**What to work on:**
1. From the review of The Rehearsal, return the passage starting with "The Count [Jamie" and going on through "a distant wing.".
2. Answer these questions from the review of The Rehearsal:
(a) In which theater did the production take place?
(b) Which actor plays the Count?
(c) Which play does the Count intend to stage for his guests?

**Text:**

--------

Sunday, May 31, 2015

THE REHEARSAL

THE REHEARSAL
Chichester Festival Theatre in the Minerva
29.05.2015

Dust sheets shroud the château, autumn leaves enhance the sense of melancholy.
The Count [Jamie Glover], Tiger to his friends, and arbiter of taste, knows how to throw an elegant party, and he's set on staging an amateur Marivaux - La Double Inconstance – to amuse his guests. Roped in to this “worthless world of taffeta and treachery” are his closest friend, his wife, his mistress, his wife's lover, his lawyer and the young governess to the dozen assorted orphans who, inexplicably, inhabit a distant wing.

--------

Saved entries
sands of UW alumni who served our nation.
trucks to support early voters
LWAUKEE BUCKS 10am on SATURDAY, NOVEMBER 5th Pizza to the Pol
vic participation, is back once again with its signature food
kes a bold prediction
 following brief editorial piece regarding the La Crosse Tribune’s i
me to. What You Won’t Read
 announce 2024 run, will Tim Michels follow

--------

**Solutions to the tasks:**
1.
The Count [Jamie Glover], Tiger to his friends, and arbiter of taste, knows how to throw an elegant party, and he's set on staging an amateur Marivaux - La Double Inconstance – to amuse his guests. Roped in to this “worthless world of taffeta and treachery” are his closest friend, his wife, his mistress, his wife's lover, his lawyer and the young governess to the dozen assorted orphans who, inexplicably, inhabit a distant wing.

2.
(a) Chichester Festival Theatre in the Minerva
(b) Jamie Glover
(c) Marivaux's La Double Inconstance